Der Kaufhof in Düsseldorf wird der Krefelder Galerie Denise René / H. F. Mayer unter seinem Dach im kommenden Monat eine einhundert Quadratmeter große Galerie zur Verfügung stellen, um das breite Publikum an zeitgenössische, konkrete Kunst heranzuführen. Die Galerie wird aus diesem Anlaß eine "extra billige" Kaufhof-Graphik-Edition herausbringen, die große Kunst auch für den kleinen Geldbeutel erschwinglich machen soll.

Es "kunstmarktet" aller Orten. Nachdem der Kölner Kunstmarkt im vergangenen Jahr mit gutem Beispiel vorangegangen ist und Düsseldorf mit "Prospekt 68" eine ähnliche Veranstaltung aufzieht, möchte nun auch Berlin seinen Kunstmarkt haben. Die Senatsverwaltung würde eine entsprechende Initiative der Berliner Galeristen unterstützen und Räume und Mittel zur Verfügung stellen. "Wenn ein Künstler gut verkauft, brauchen wir ihn nicht aus anderen Töpfen zu unterstützen"...

Spekulationsorgie der Mäzene" – "Keine Ausbeutung im Kunstbetrieb!" – "Entflechtet das Syndikat (Bongard, Stünke, den Kunstmarkt)!" – "Galeristen 50 % nie!" – "Macht endlich Schluß!", hieß es auf Flugzetteln, die zur Eröffnung der documenta in Kassel verteilt wurden.
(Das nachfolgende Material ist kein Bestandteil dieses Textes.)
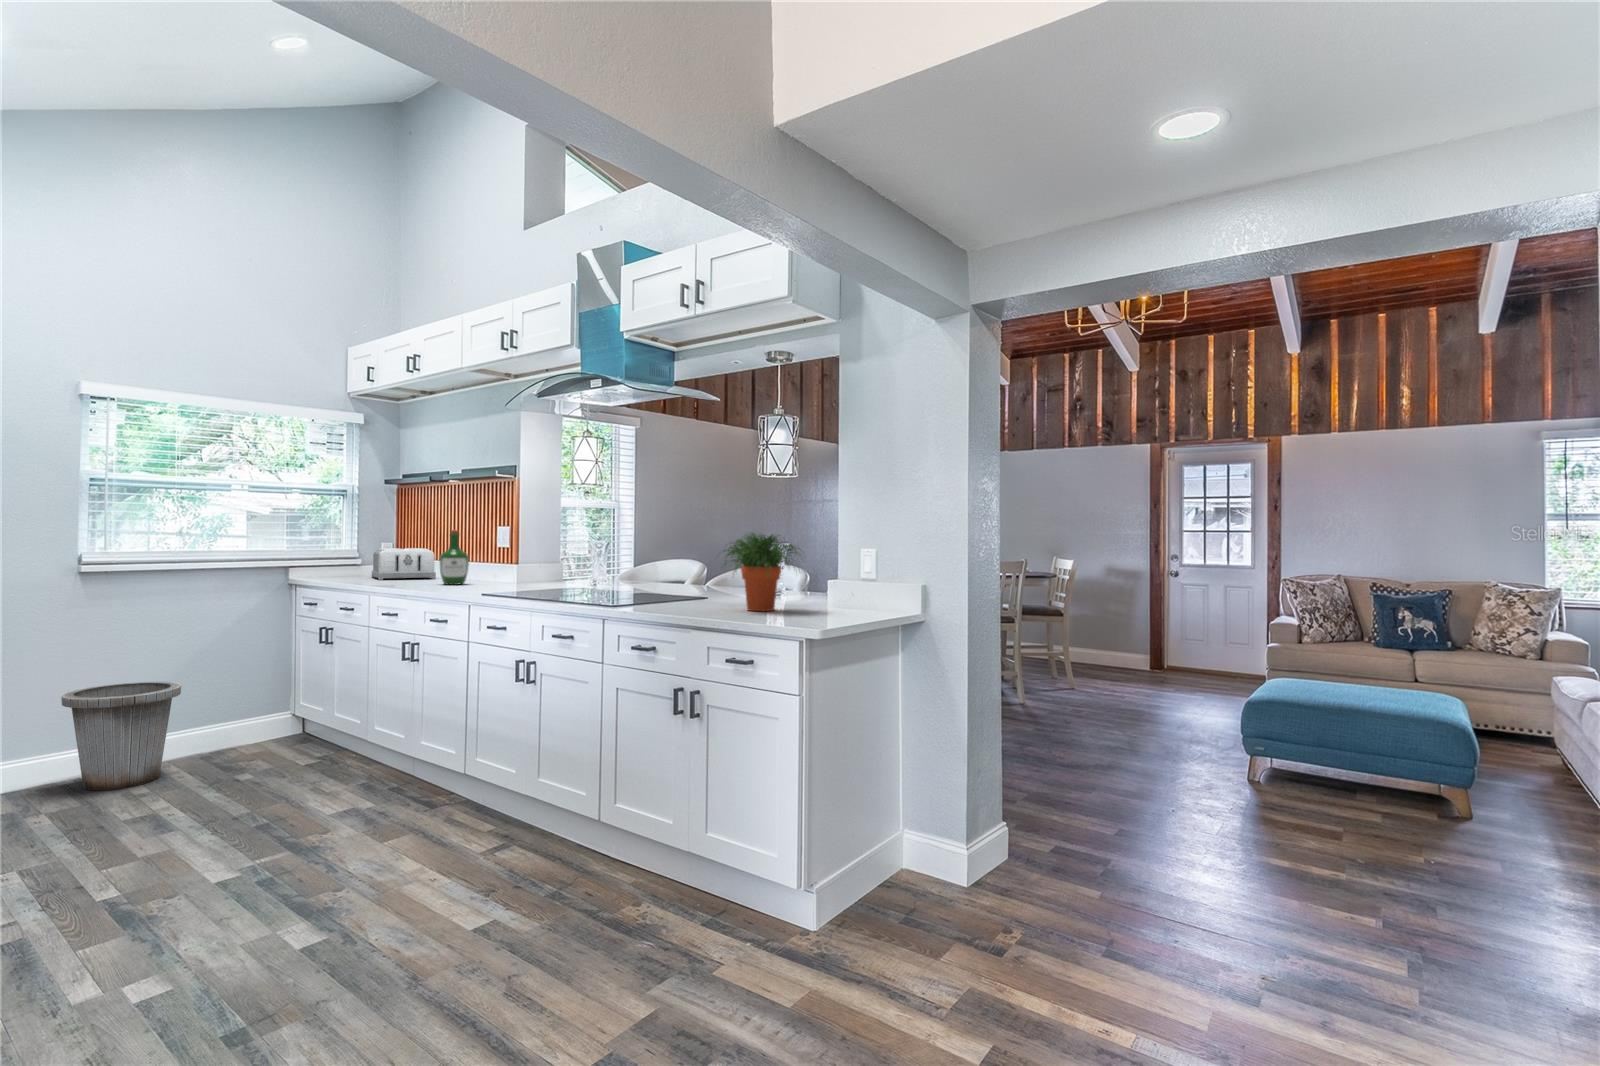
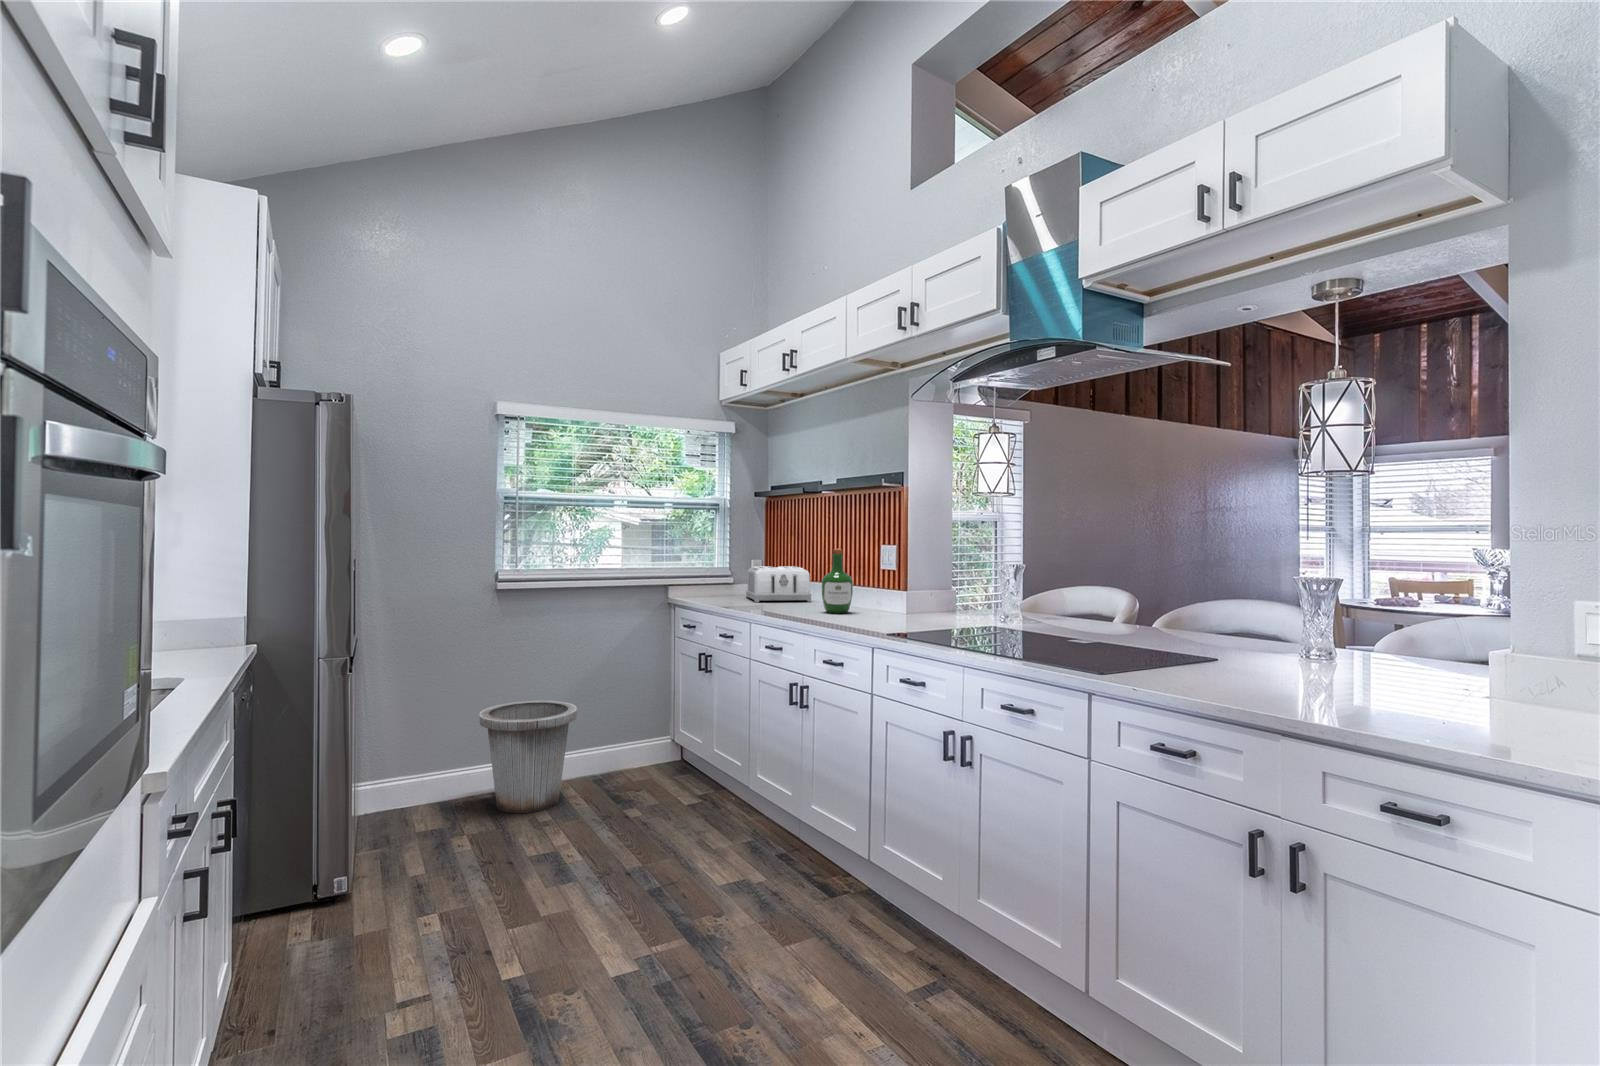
potted plant: present [724,533,799,611] -> none [1277,569,1464,704]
Der Direktor des Städtischen Museums Mönchengladbach, Dr. Kladders, der sich binnen kurzem einen Namen mit seinem mutigen Eintreten für die Kunst der Gegenwart gemacht hat, erwarb das von der Berliner Galerie René Block für unverkäuflich gehaltene "Broken Glass Piece" des jungen amerikanischen Minimal-Künstlers Carl Andre für seine Sammlung und zeigte sich bereit, für die zerbrochene Glasscheibe (siehe DIE ZEIT Nr. 25 Seite 33) den vollen Preis von 800 Mark zu zahlen. Kladders plant für den Herbst eine Andre-Ausstellung in seinem Museum.